== TASK BRIEF ==
Across the listing below, how many lines contain "based"? Answer with the number and nothing else.

== GIVEN DATA ==
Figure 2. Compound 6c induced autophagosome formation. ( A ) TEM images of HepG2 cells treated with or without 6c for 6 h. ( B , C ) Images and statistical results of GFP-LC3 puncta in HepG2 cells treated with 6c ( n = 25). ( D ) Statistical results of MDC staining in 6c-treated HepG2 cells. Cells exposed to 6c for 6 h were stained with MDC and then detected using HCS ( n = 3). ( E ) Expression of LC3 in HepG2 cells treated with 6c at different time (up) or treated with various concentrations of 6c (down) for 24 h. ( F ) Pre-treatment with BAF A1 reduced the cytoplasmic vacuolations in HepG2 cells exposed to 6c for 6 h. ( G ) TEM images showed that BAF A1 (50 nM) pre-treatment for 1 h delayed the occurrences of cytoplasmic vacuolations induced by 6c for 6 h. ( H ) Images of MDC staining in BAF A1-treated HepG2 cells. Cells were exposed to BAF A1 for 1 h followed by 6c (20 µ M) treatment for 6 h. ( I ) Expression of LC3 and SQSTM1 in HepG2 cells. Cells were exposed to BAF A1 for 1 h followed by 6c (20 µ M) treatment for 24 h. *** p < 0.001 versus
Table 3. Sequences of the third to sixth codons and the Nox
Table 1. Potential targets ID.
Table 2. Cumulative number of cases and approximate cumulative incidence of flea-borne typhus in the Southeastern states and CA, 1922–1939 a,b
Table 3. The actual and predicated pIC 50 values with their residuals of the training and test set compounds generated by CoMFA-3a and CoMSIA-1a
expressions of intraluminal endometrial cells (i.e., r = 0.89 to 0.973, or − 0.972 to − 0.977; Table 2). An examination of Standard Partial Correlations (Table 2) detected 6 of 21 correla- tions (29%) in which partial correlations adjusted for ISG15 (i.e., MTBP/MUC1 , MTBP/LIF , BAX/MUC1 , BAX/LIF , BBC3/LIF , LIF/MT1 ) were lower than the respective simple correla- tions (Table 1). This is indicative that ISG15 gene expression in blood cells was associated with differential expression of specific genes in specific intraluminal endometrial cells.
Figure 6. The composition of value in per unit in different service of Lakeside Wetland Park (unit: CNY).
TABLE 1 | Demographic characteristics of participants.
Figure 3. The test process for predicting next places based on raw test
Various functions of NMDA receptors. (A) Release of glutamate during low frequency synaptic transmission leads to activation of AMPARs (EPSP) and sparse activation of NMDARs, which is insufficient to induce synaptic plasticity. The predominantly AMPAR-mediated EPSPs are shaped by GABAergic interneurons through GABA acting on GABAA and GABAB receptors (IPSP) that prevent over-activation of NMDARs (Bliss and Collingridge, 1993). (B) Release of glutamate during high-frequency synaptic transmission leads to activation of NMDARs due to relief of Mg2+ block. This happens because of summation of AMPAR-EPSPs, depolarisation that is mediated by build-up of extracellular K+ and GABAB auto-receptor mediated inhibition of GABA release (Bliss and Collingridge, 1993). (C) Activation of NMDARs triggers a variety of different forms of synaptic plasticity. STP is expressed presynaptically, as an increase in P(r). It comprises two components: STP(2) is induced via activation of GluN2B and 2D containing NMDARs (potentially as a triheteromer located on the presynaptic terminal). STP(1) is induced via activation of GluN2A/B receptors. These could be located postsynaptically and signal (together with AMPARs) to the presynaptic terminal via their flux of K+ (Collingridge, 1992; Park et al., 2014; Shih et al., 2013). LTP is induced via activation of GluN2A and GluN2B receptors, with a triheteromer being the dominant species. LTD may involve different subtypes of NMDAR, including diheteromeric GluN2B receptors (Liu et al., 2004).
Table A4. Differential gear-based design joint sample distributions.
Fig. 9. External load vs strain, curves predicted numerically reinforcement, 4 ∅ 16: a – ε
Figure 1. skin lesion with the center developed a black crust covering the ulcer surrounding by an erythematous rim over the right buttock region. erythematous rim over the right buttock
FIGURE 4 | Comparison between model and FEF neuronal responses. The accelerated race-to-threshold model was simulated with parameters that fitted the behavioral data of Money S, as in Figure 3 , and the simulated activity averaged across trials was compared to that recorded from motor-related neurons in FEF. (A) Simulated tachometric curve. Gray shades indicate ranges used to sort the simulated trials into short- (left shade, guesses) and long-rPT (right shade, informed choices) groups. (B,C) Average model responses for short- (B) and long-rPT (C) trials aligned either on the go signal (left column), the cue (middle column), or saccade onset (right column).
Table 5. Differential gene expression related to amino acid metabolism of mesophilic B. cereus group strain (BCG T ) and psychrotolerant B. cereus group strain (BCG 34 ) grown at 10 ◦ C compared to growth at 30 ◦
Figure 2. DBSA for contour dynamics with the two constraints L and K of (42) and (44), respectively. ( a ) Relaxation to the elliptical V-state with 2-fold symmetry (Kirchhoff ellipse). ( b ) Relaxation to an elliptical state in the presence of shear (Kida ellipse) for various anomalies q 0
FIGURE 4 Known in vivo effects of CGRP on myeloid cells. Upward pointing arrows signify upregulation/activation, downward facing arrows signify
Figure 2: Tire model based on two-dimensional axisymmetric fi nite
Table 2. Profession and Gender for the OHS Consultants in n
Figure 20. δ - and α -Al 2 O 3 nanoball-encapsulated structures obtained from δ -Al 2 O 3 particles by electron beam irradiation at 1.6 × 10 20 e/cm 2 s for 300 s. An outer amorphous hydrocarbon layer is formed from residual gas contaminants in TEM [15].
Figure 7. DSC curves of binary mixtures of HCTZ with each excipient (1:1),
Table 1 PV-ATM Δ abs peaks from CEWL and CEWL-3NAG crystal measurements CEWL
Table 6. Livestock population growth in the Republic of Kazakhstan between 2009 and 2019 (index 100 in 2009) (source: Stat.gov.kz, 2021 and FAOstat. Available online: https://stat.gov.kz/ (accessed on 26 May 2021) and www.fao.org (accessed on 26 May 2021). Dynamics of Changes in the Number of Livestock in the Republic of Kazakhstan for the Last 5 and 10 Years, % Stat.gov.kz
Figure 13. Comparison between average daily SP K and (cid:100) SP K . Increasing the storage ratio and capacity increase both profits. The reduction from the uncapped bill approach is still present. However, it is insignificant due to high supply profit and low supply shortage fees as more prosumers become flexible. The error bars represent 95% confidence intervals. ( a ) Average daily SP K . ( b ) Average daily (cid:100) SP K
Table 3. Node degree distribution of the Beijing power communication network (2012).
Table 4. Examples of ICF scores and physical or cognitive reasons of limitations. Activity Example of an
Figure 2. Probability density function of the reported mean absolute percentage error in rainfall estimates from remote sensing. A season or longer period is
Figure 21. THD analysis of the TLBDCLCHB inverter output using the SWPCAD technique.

== WRITTEN SOLUTION ==
3